When I wrote a few weeks ago about feeling stressed, I wasn’t entirely forthcoming with you. My apologies. Planning a wedding (even a very small one) in just a few short months and doing my job at the same time proved to be challenging, to say the least. Also, in all honesty, despite my tendency to bloviate about personal matters (!) I have felt protective of the privacy of my family in this case, and also unwilling to carry on about an event from which we necessarily had to exclude so many people in our lives.

I’m happy to share our good news now, but I also am content to leave much of the weekend as a little jewel box, where memories live as sparkly treasures, to be opened and cherished from time to time.
For now, we have chosen not to share photos on social media, and I am happy with that decision. But because I won’t be able to help promote the fabulous people who we worked with to pull this off in a short amount of time, I wanted to thank them here. Almost all of them have been double-booked all year due to Covid wedding backup, and many of them squeezed us into their schedules, even though they are running on fumes at this point.

We are so grateful to our amazing cake baker, Jeanne Scott of Mill Stream Farm Bake Studio; our talented floral designer, Jamie Taylor of J. Starr’s Flower Barn; our wonderful photographer, Maria DeForrest; and all of the folks at the Hopkins Heartland Honey Bee, especially Ingrid Hopkins, where we had our reception (in the middle of a corn field – of course!).
A very special shout-out to a certain young lady (she knows who she is) and her mother, who helped make everything better. And to my talented friends on the Vineyard who provided goodies for us to take with us, including cookies from @sweetannabellescookies, sea salt from @mvseasalt, and chocolates from @saltrockchoc.

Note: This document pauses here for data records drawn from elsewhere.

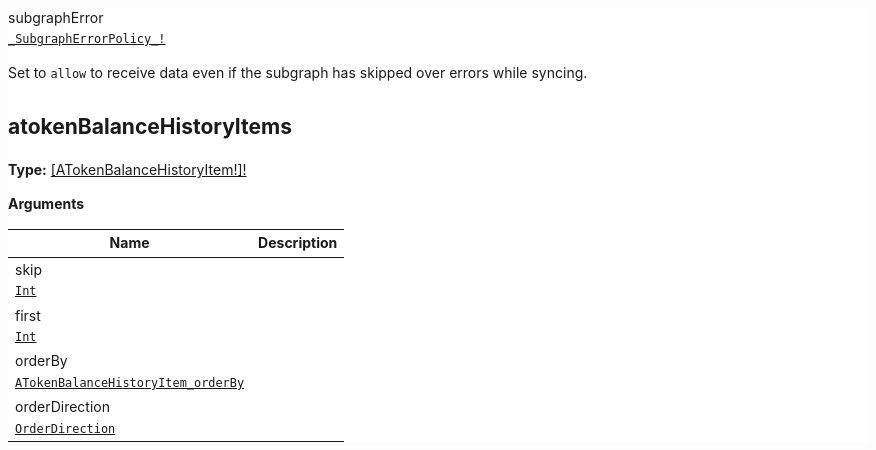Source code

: <td>
subgraphError<br />
<a href="/docs/Fantom-v3/enums#_subgrapherrorpolicy_"><code>_SubgraphErrorPolicy_!</code></a>
</td>
<td>
<p>Set to <code>allow</code> to receive data even if the subgraph has skipped over errors while syncing.</p>
</td>
</tr>
</tbody>
</table>

## atokenBalanceHistoryItems

**Type:** [[ATokenBalanceHistoryItem!]!](/docs/Fantom-v3/objects#atokenbalancehistoryitem)



<p style={{ marginBottom: "0.4em" }}><strong>Arguments</strong></p>

<table>
<thead><tr><th>Name</th><th>Description</th></tr></thead>
<tbody>
<tr>
<td>
skip<br />
<a href="/docs/Fantom-v3/scalars#int"><code>Int</code></a>
</td>
<td>

</td>
</tr>
<tr>
<td>
first<br />
<a href="/docs/Fantom-v3/scalars#int"><code>Int</code></a>
</td>
<td>

</td>
</tr>
<tr>
<td>
orderBy<br />
<a href="/docs/Fantom-v3/enums#atokenbalancehistoryitem_orderby"><code>ATokenBalanceHistoryItem_orderBy</code></a>
</td>
<td>

</td>
</tr>
<tr>
<td>
orderDirection<br />
<a href="/docs/Fantom-v3/enums#orderdirection"><code>OrderDirection</code></a>
</td>
<td>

And so much gratitude to my husband’s family (and now my second family) and my cousins for traveling on a busy weekend, because you were what it was all about. And to my big sis, who has always been there for me no matter what, and to my Dad, who put up with bossy me with his usual composure. All of these folks handled the inevitable glitches that come with any gathering like this – there will be laughs and sighs and head-nodding when we open up that memory box – with grace and unwavering support.
They all made me feel like a princess for a day (or more accurately, for a weekend). I got to wear a fabulous pink dress, have fancy hair and makeup, and carry the most beautiful flowers. But none of that compares to the life I have every day with the man who walked out of the church with me.
Simple Gifts*
‘Tis the gift to be simple, ’tis the gift to be free,
‘Tis the gift to come down where we ought to be,
And when we find ourselves in the place just right,
‘Twill be in the valley of love and delight.
When true simplicity is gain’d,
To bow and to bend we will not be asham’d,
To turn, turn will be our delight,
Till by turning, turning we come round right.
*Simple Gifts is an old Shaker dance tune which my father suggested we include in our service. It is traditionally a fairly upbeat song, and can be played on the organ with an upbeat tempo. If you want to listen to a more haunting version of it, this Alison Krauss-Yo Yo Ma version is beautiful.
P.S. Please note the photos on this page are family snapshots (thank you family!), not from our photographer, Maria DeForrest, who’s beautiful work we will see in a few weeks.